The wonder boy Piyush, student of 7th Standard, demonstrated his talent of writing periodic table of 118 chemical elements at a recently held Thar Science Festival
By GR Junejo
Mithi: Piyush Kumar, a 7th standard student of Desert District Tharparkar Sindh, has set a new record of writing 118 elements of periodic table in just one minute and 10 seconds.
Studying at the Progress Public High School Mithi, the district headquarter town, wonder boy Piyush, son of Sunil Kumar Anandani, demonstrated his talent of writing the chemistry’s periodic table of 118 elements in one minute and ten seconds at Thar Science Festival organized by Tharparkar Education Alliance here recently.
As the Piyush has set a new world record, he and his parents want the government or any other concerned organization to get his name recorded in Guinness Book of World Records.

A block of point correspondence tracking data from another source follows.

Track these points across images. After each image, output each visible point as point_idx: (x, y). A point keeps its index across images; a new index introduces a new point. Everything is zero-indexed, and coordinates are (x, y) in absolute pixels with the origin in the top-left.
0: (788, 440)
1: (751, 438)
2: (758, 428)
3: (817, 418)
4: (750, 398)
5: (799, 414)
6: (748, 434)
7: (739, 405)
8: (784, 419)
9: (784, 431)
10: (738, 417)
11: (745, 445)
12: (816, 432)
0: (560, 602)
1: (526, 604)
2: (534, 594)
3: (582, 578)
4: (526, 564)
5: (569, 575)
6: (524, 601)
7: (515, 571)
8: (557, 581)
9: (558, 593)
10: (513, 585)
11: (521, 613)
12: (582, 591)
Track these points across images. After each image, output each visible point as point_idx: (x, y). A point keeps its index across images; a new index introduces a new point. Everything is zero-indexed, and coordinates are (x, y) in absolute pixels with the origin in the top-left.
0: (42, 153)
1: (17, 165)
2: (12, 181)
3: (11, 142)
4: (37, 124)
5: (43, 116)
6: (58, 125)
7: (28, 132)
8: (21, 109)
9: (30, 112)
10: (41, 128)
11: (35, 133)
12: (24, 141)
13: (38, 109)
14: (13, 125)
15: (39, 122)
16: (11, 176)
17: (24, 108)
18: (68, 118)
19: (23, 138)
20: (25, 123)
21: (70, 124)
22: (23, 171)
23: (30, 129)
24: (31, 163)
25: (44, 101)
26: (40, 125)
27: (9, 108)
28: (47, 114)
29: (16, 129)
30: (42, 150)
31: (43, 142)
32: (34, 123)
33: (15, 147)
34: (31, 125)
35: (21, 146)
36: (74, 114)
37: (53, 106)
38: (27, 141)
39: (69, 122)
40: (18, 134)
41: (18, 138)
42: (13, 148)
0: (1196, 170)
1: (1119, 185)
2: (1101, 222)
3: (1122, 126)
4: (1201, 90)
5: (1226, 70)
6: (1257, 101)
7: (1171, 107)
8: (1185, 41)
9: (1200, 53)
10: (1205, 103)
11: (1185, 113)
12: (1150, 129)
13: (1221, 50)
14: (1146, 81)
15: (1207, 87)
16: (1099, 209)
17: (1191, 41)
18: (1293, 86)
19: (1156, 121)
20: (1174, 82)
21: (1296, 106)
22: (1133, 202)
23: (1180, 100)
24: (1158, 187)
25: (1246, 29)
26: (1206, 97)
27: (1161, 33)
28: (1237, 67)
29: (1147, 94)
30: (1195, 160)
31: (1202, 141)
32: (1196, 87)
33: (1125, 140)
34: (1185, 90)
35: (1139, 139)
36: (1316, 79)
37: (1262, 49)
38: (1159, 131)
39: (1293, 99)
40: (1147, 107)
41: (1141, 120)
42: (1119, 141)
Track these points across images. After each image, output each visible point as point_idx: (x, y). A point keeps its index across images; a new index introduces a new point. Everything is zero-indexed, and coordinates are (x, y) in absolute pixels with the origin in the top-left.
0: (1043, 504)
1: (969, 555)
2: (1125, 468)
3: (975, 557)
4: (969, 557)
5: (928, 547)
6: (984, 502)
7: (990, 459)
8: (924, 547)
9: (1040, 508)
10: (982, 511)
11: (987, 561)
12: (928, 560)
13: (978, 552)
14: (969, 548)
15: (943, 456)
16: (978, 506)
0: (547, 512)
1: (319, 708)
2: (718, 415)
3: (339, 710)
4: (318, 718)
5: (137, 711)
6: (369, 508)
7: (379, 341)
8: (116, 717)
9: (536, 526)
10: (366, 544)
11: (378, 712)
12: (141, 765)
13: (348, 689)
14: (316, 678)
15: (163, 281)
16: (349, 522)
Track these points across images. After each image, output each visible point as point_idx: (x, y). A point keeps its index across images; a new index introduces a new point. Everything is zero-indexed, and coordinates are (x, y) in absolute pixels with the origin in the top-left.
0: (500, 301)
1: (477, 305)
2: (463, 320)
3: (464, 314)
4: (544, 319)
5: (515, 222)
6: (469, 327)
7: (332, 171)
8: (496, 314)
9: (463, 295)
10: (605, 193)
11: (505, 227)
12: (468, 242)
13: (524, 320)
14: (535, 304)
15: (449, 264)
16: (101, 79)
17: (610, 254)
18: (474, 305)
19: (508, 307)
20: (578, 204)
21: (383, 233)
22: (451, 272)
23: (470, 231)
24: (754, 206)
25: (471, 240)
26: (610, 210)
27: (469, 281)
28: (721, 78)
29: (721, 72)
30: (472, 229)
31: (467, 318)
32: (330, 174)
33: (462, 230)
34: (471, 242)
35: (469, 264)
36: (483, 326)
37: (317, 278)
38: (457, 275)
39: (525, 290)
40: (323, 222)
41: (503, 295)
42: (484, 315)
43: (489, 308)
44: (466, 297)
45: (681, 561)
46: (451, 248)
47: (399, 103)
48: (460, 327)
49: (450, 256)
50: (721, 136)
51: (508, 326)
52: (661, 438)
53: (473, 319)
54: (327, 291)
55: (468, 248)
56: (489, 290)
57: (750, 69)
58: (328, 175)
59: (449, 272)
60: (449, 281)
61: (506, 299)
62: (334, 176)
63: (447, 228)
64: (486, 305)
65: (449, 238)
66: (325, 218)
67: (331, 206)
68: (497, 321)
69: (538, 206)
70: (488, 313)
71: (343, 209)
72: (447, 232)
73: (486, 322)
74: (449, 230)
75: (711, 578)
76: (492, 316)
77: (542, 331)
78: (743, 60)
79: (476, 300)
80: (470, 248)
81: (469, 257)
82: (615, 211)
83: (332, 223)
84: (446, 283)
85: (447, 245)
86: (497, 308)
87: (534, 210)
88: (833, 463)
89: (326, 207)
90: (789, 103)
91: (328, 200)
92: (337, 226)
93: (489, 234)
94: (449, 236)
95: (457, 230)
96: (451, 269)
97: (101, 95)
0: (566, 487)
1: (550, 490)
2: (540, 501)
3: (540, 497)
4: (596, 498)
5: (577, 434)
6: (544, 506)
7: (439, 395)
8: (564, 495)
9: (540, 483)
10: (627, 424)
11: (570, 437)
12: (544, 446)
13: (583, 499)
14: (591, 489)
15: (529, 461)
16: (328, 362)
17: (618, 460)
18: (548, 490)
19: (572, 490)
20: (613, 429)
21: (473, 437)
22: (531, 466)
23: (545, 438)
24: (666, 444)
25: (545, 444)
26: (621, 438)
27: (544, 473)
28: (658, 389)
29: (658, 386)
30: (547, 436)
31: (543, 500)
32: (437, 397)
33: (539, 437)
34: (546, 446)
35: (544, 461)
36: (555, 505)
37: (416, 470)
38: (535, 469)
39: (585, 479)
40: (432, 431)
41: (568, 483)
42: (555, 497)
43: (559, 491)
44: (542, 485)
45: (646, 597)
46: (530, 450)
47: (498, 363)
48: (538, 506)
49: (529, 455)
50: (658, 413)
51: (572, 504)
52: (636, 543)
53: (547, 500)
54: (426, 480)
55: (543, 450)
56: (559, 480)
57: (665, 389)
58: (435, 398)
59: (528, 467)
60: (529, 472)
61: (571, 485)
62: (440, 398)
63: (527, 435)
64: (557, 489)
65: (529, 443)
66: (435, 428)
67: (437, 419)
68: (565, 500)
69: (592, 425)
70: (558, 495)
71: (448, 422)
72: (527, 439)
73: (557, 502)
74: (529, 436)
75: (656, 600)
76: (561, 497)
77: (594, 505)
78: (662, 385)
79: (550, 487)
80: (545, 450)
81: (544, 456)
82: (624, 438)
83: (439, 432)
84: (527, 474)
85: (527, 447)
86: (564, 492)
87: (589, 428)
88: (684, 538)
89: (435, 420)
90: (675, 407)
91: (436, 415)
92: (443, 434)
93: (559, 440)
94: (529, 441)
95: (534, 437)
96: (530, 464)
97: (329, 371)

Earlier in January this year, Rohan Kumar, a student of 9th class of Tharparkar had arrange 118 elements of periodic table in three minutes and 30 seconds and had aimed to break the record of a Pakistani girl Natalia Najam who had arranged the same within two minutes and 42 seconds.
Rohan is also studying at a local private school in Mithi.
The periodic table is a tabular array of the chemical elements organized by atomic number, from the element with the lowest atomic number, hydrogen, to the element with the highest atomic number, Oganesson. The atomic number of an element is the number of protons in the nucleus of an atom of that element.
It was not actually recognized until the second decade of the 20th century that the order of elements in the periodic system is that of their atomic numbers, the integers of which are equal to the positive electrical charges of the atomic nuclei expressed in electronic units. In subsequent years great progress was made in explaining the periodic law in terms of the electronic structure of atoms and molecules. This clarification has increased the value of the law, which is used as much today as it was at the beginning of the 20th century, when it expressed the only known relationship among the elements.